Semprini

knowledge-graph

Use this skill when the user asks to generate a knowledge graph, graph database schema, Cypher DDL, or Neo4j model from an MD-DDL domain. Also use when the user wants to realize MD-DDL entities, relationships, events, and enums as labeled property graph structures.

Semprini 1 Updated 2mo ago
GitHub

Install

npx skillscat add semprini/md-ddl/knowledge-graph

Install via the SkillsCat registry.

SKILL.md

Skill: Knowledge Graph Generation

Covers translation of MD-DDL conceptual and logical models into labeled property graph structures expressed as Neo4j Cypher. The output is a complete graph schema — node labels, relationship types, property keys, constraints, and indexes — plus seed data for enums and reference entities.

MD-DDL was designed with a Knowledge Graph as its semantic runtime. This skill makes the implicit graph structure explicit and deployable.

Load First

  • ../../agent-ontology/skills/entity-modelling/SKILL.md
  • ../../agent-ontology/skills/entity-modelling/conceptual-to-physical-realisation.md
  • ../../agent-ontology/skills/relationship-events/SKILL.md
  • ../../agent-ontology/skills/standards-alignment/SKILL.md (when industry-standard domains apply)

Core Mapping Rules

Entities → Nodes

Every entity in the domain becomes a node label.

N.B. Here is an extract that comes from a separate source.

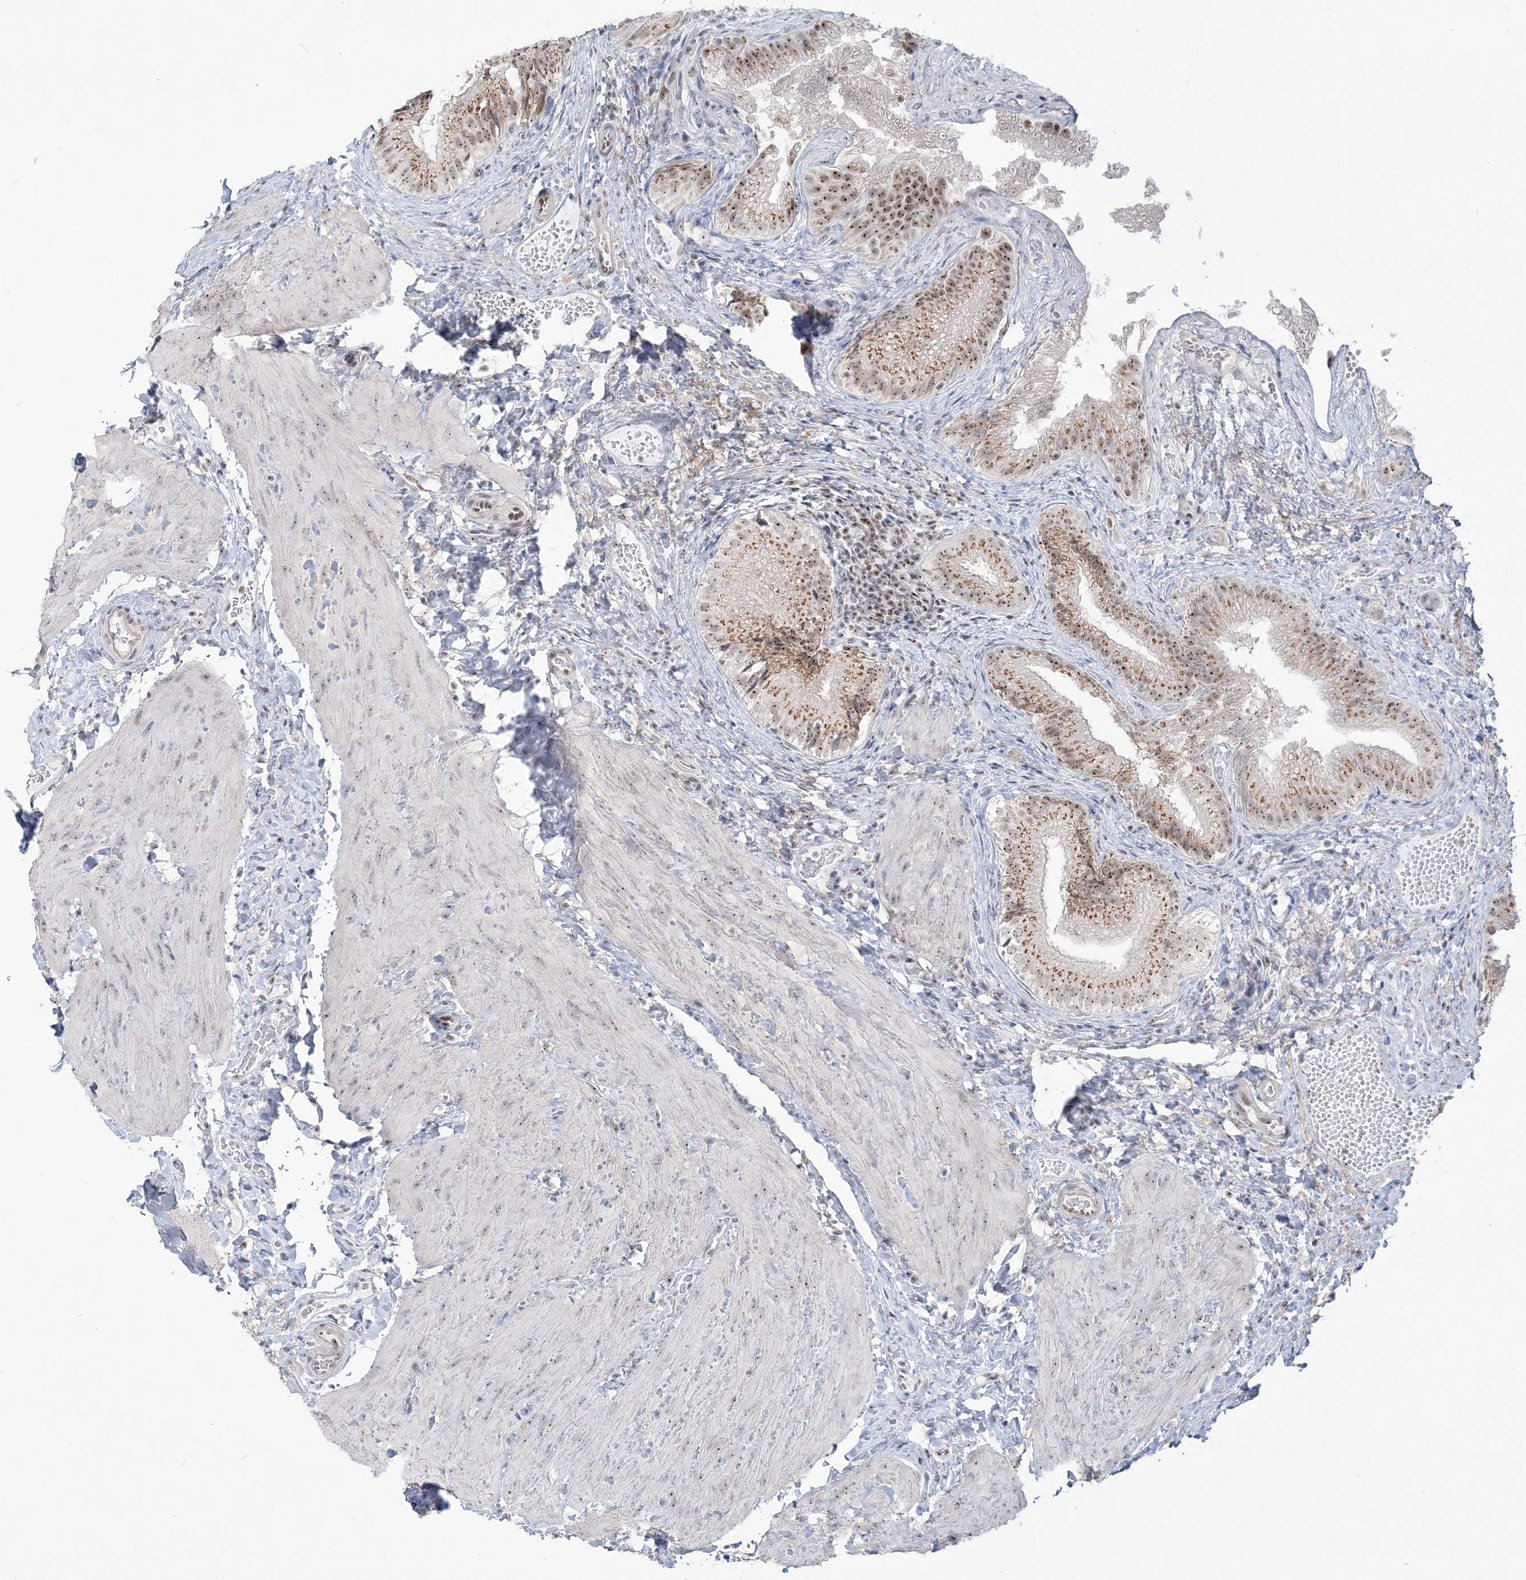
{"staining": {"intensity": "moderate", "quantity": ">75%", "location": "cytoplasmic/membranous,nuclear"}, "tissue": "gallbladder", "cell_type": "Glandular cells", "image_type": "normal", "snomed": [{"axis": "morphology", "description": "Normal tissue, NOS"}, {"axis": "topography", "description": "Gallbladder"}], "caption": "An IHC histopathology image of unremarkable tissue is shown. Protein staining in brown highlights moderate cytoplasmic/membranous,nuclear positivity in gallbladder within glandular cells. (DAB (3,3'-diaminobenzidine) IHC, brown staining for protein, blue staining for nuclei).", "gene": "DDX21", "patient": {"sex": "female", "age": 30}}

The label uses PascalCase derived from the natural-language entity name.

MD-DDL concept Graph realization
Entity heading Node label (PascalCase: Party, ContactAddress, PartyRole)
Entity attributes Node properties (camelCase: legalName, partyIdentifier)
identifier: primary attribute Uniqueness constraint on the label
identifier: alternate or natural Additional unique constraint or index
type values Property type annotations in schema comments
pii: true attributes Tagged with :PII metadata label or property-level annotation

Naming Convention

  • Node labels: PascalCase, no spaces, no underscores (PartyRole, ContactAddress, ExchangeRate)
  • Property keys: camelCase, no spaces (partyIdentifier, legalName, riskRating)
  • Relationship types: UPPER_SNAKE_CASE (ASSUMES_ROLE, HAS_CONTACT_ADDRESS, HOLDS_ACCOUNT)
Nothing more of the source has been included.